Sunday, September 12, 2010

Another one....

The San Antonio Reptile show was this weekend. Oddly enough I have never been tempted to purchase a reptile or amphibian from this show. 1st cardinal sin of reptile shows, buying an animal that looks cool but you have no idea what it is or how to take care of it. Happens constantly! I'm scared of doing this, to the point of OCD. I have never gone both weekend days of this show so I've never had the chance to go, see something I like, come home, research it sufficiently, and then go back and buy it. This weekend was an adventure. Since the hubby is gone for 12 days (he was promoted to sergeant and they have to leave for training) I had a super free weekend (minus the chores that still aren't done) the kid and I went to the show Saturday and then again with my neighbor friend on Sunday (he worked Saturday). I found a teensie tiny frog that I fell in love with. The seller called it a Peacock Reed Tree Frog, aka Big Eye tree frog.
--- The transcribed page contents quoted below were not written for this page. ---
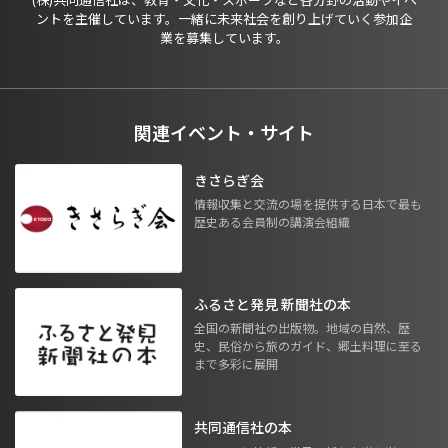
ントを主催しています。一緒に未来社会を創り上げていく参加企
業を募集しています。
関連イベント・サイト
きさらぎ会
情報収集と交流の場を提供する日本で最も
歴史ある会員制の講演会組織
ふるさと発見 新聞社の本
全国の新聞社の出版物。地域の自然、歴
史、民俗から旅のガイド、郷土料理に至る
まで多彩に展開
共同通信社の本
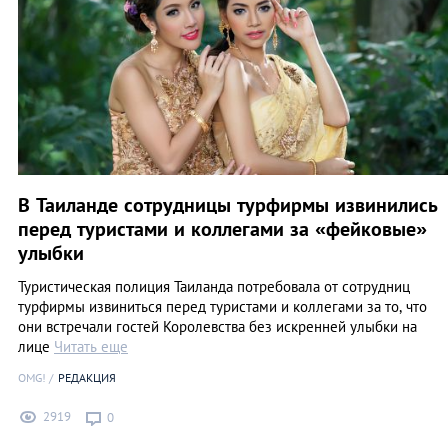
В Таиланде сотрудницы турфирмы извинились
перед туристами и коллегами за «фейковые»
улыбки
Туристическая полиция Таиланда потребовала от сотрудниц
турфирмы извиниться перед туристами и коллегами за то, что
они встречали гостей Королевства без искренней улыбки на
лице
Читать еще
OMG!
РЕДАКЦИЯ
2919
0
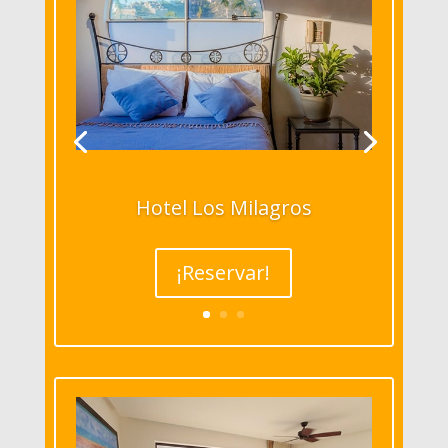
Hotel Los Milagros
¡Reservar!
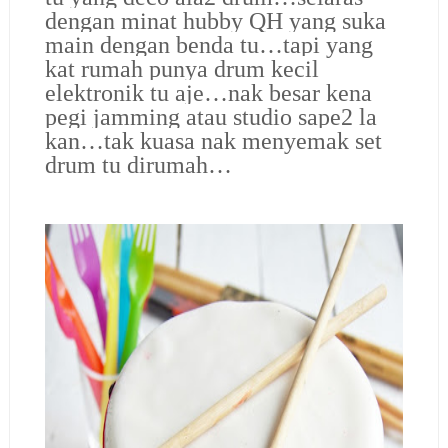
dengan minat hubby QH yang suka
main dengan benda tu…tapi yang
kat rumah punya drum kecil
elektronik tu aje…nak besar kena
pegi jamming atau studio sape2 la
kan…tak kuasa nak menyemak set
drum tu dirumah…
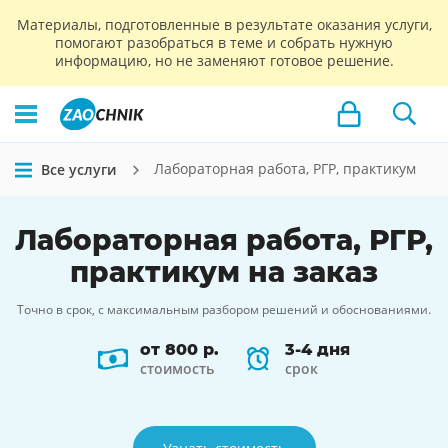
Материалы, подготовленные в результате оказания услуги,
помогают разобраться в теме и собрать нужную
информацию, но не заменяют готовое решение.
Лабораторная работа, РГР, практикум
Все услуги
Лабораторная работа, РГР,
практикум
на заказ
Точно в срок, с максимальным разбором решений и обоснованиями.
от 800 р.
3-4 дня
стоимость
срок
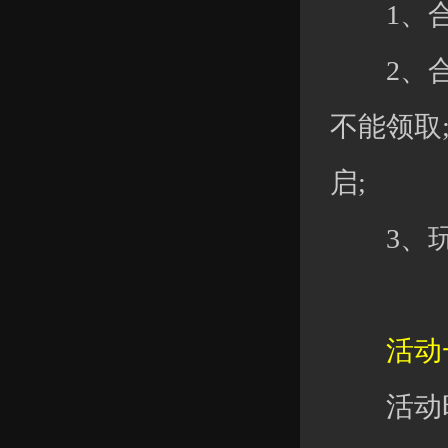
1、合
2、合服
不能领取
启;
3、玩家
活动一
活动时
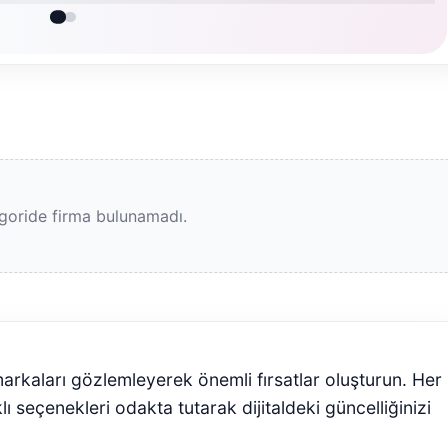
goride firma bulunamadı.
markaları gözlemleyerek önemli fırsatlar oluşturun. Her
ı seçenekleri odakta tutarak dijitaldeki güncelliğinizi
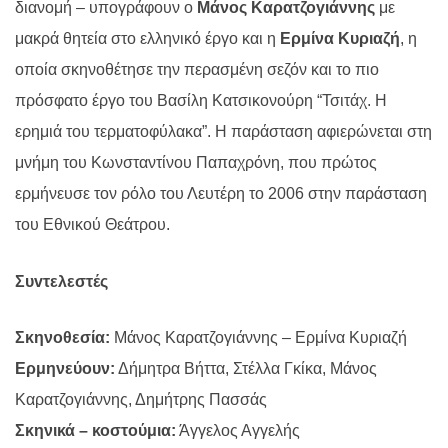
διανομή – υπογράφουν ο
Μάνος Καρατζογιάννης
με
μακρά θητεία στο ελληνικό έργο και η
Ερμίνα Κυριαζή
, η
οποία σκηνοθέτησε την περασμένη σεζόν και το πιο
πρόσφατο έργο του Βασίλη Κατσικονούρη “Τσιτάχ. Η
ερημιά του τερματοφύλακα”. Η παράσταση αφιερώνεται στη
μνήμη του Κωνσταντίνου Παπαχρόνη, που πρώτος
ερμήνευσε τον ρόλο του Λευτέρη το 2006 στην παράσταση
του Εθνικού Θεάτρου.
Συ
v
τελεστές
Σκηνοθεσία:
Μάνος Καρατζογιάννης – Ερμίνα Κυριαζή
Ερμηνεύουν:
Δήμητρα Βήττα, Στέλλα Γκίκα, Μάνος
Καρατζογιάννης, Δημήτρης Πασσάς
Σκηνικά – κοστούμια:
Άγγελος Αγγελής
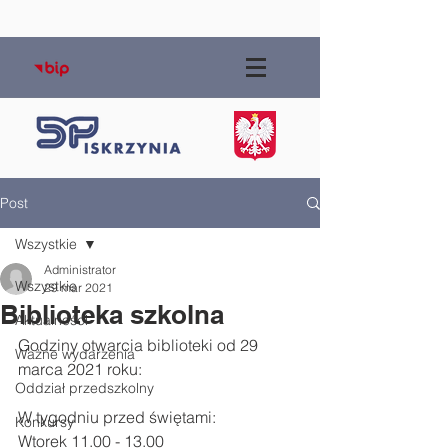
Post
Wszystkie
Administrator
Wszystkie
29 mar 2021
Biblioteka szkolna
Aktualności
Godziny otwarcia biblioteki od 29 
Ważne wydarzenia
marca 2021 roku:
Oddział przedszkolny
W tygodniu przed świętami:
Konkursy
Wtorek 11.00 - 13.00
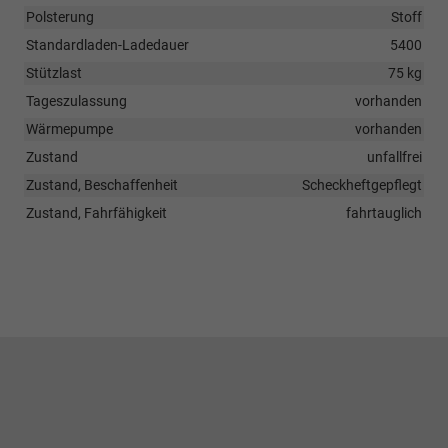
Polsterung
Stoff
Standardladen-Ladedauer
5400
Stützlast
75 kg
Tageszulassung
vorhanden
Wärmepumpe
vorhanden
Zustand
unfallfrei
Zustand, Beschaffenheit
Scheckheftgepflegt
Zustand, Fahrfähigkeit
fahrtauglich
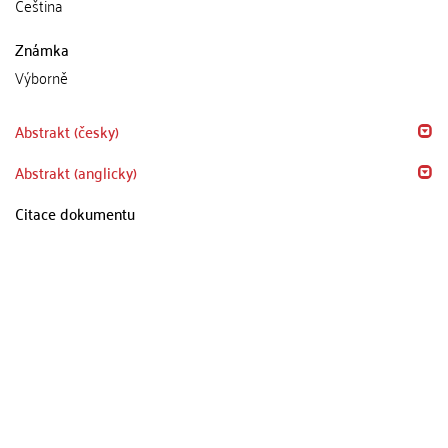
Čeština
Známka
Výborně
Abstrakt (česky)
Abstrakt (anglicky)
Citace dokumentu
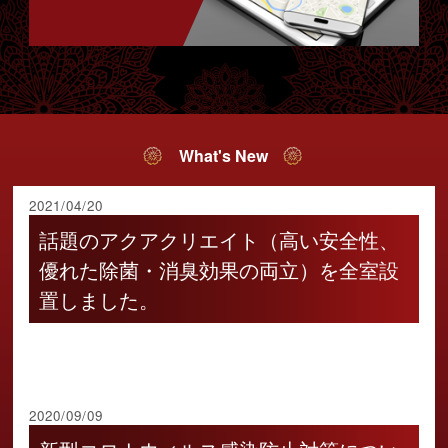
What's New
2021/04/20
話題のアクアクリエイト（高い安全性、
優れた除菌・消臭効果の両立）を全室設
置しました。
2020/09/09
They start out a vibrant green peacock like color but normally turn brown as adults, which get to about 2-3" big. I'm ok with that and so I went home to study up on it with the intent on buying Sunday if I deemed it a frog I could handle.

The only reservations I had were the seller was a regular at the show and my minion has purchased from him before. With less than stellar results(many died in less than a week). Apparently the seller often sells wild caught animals. Wild caught animals are usually smuggled out of their country of origin (yes, illegally), shipped under poor conditions in crates to other countries. Then sold in bulk to middle men (like this one). A business practice I don't really want to support. These frogs though, they didn't look wild caught. Wild caught normally look emaciated due to stress, they won't eat, and they also get skin lesions. Also these are so small they can only eat basically what dart frogs eat, fruit flies and spring tails. You have to culture these feeders yourself and not everyone is willing to do this. Well ok most people aren't willing to do this. These frogs are very young and about 1/2 inch long. I'm thinking a month ago they may have been tadpoles. It makes it less likely that these were wild caught, they may very well be captive bred. I asked the seller (not expecting the truth but you never know) and he said wild caught. Then he said well, he didn't really know because they came from a new supplier so they could be captive bred.

I decided to get 2 because they were cheap and pretty and I knew that if anyone could keep them alive it would be me. Vain? Yes. Meticulous? Dude, I'm an analytical chemist. So we'll see how long I can get them to survive. I'm super excited about raising fogs that are not commonly found and I can't find anyone who breeds them yet. Maybe I got a pair with these two...

This image is from Google images, since my shot was so terrible (I need a macro!) I figured I'd give you all a better idea of what they look like in real life. Really, lovely frogs.